◆ What you need to do: In the copy, include no pictures, but reproduce every record exactly.

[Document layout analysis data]
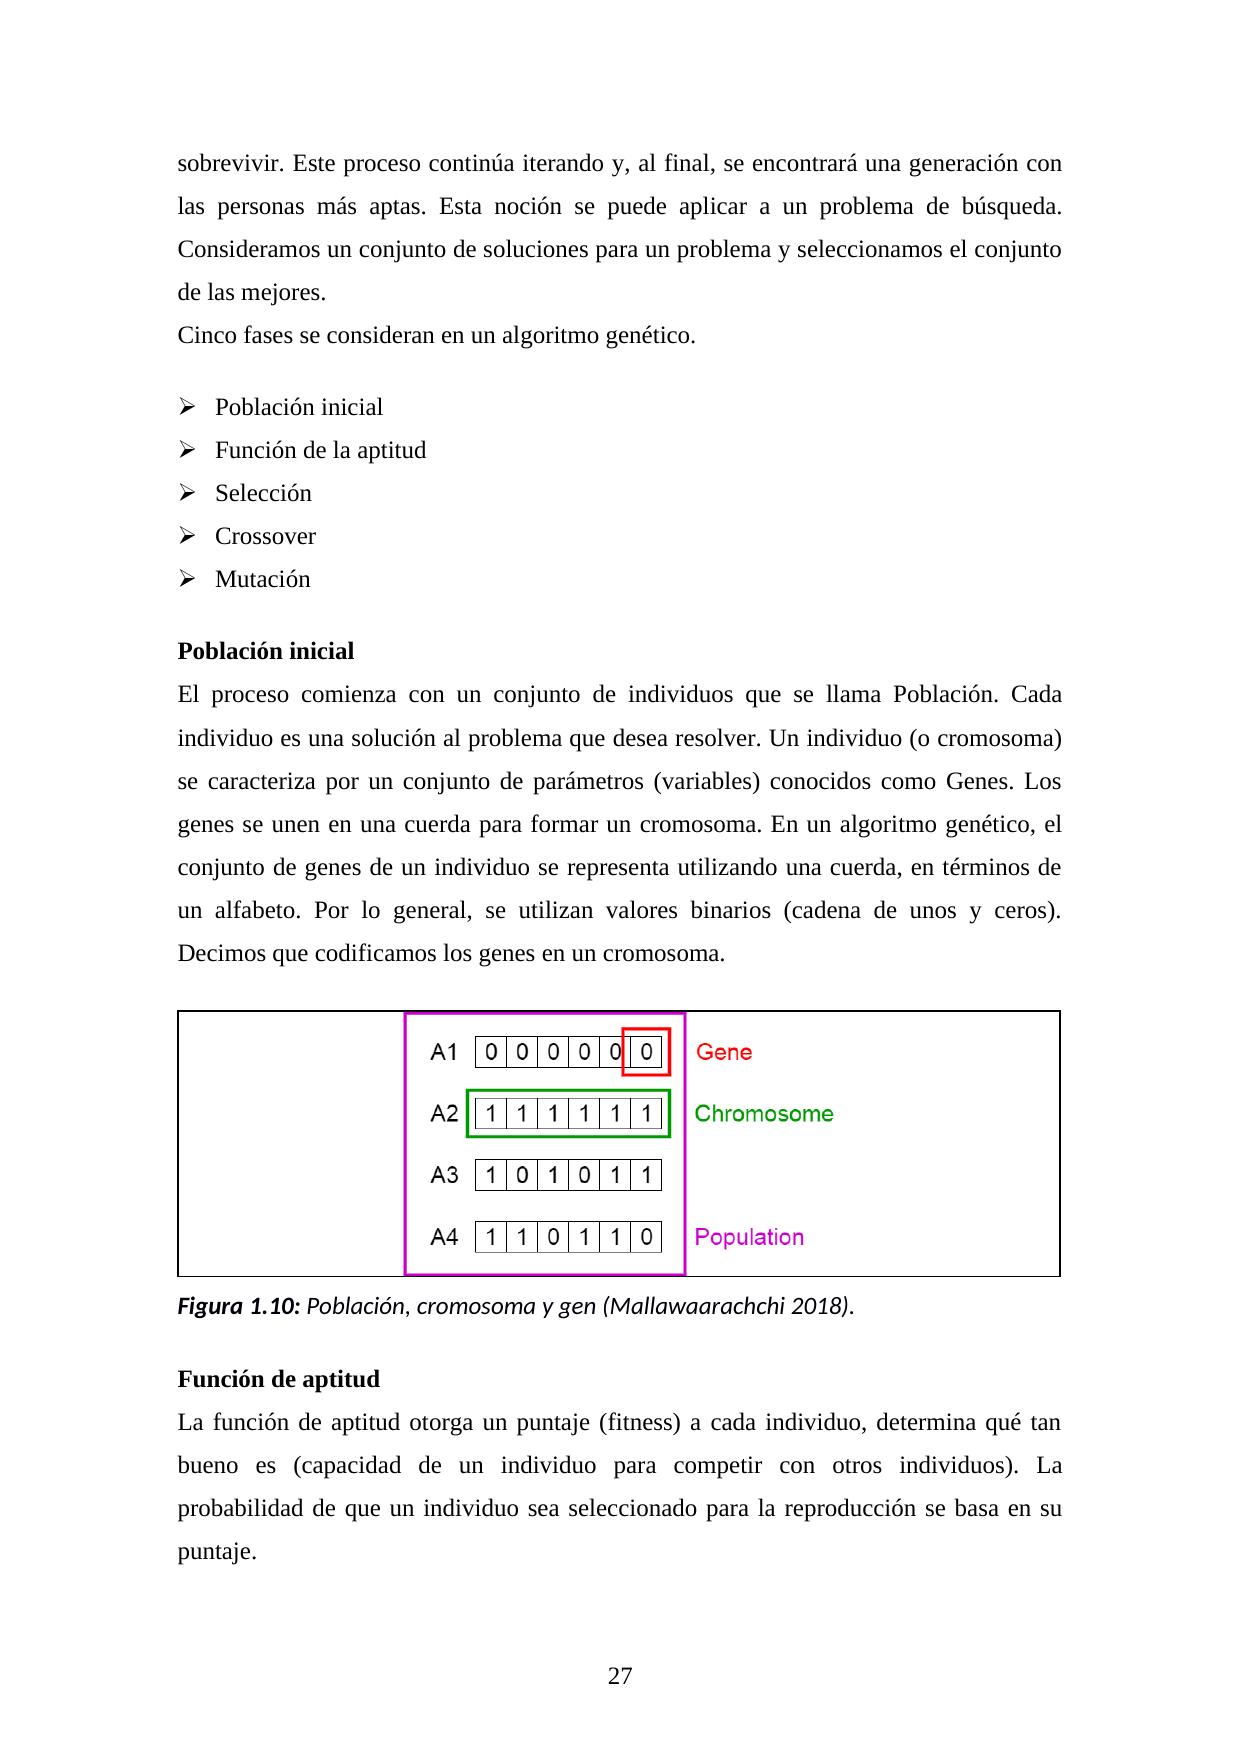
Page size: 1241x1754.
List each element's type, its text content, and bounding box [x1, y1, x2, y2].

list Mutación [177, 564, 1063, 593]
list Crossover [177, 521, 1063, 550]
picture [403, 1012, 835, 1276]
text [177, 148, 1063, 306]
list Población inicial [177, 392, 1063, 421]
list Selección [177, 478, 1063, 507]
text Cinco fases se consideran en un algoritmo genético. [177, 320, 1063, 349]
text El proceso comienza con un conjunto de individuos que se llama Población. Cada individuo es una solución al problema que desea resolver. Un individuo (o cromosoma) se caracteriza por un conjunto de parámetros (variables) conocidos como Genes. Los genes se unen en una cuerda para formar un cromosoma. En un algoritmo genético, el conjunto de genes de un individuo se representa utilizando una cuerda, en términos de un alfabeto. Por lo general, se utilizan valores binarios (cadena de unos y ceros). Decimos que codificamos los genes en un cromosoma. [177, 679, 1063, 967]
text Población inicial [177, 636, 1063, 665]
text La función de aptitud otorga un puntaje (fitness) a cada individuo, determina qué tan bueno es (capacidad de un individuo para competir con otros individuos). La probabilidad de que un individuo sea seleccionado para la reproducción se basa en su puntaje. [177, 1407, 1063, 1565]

◆ Response to the exercise:
Page size: 1241x1754.
List each element's type, its text content, and bounding box [x1, y1, x2, y2].

list Mutación [177, 564, 1063, 593]
list Crossover [177, 521, 1063, 550]
picture [403, 1012, 835, 1276]
text [177, 148, 1063, 306]
list Población inicial [177, 392, 1063, 421]
list Selección [177, 478, 1063, 507]
text Cinco fases se consideran en un algoritmo genético. [177, 320, 1063, 349]
text El proceso comienza con un conjunto de individuos que se llama Población. Cada individuo es una solución al problema que desea resolver. Un individuo (o cromosoma) se caracteriza por un conjunto de parámetros (variables) conocidos como Genes. Los genes se unen en una cuerda para formar un cromosoma. En un algoritmo genético, el conjunto de genes de un individuo se representa utilizando una cuerda, en términos de un alfabeto. Por lo general, se utilizan valores binarios (cadena de unos y ceros). Decimos que codificamos los genes en un cromosoma. [177, 679, 1063, 967]
text Población inicial [177, 636, 1063, 665]
text La función de aptitud otorga un puntaje (fitness) a cada individuo, determina qué tan bueno es (capacidad de un individuo para competir con otros individuos). La probabilidad de que un individuo sea seleccionado para la reproducción se basa en su puntaje. [177, 1407, 1063, 1565]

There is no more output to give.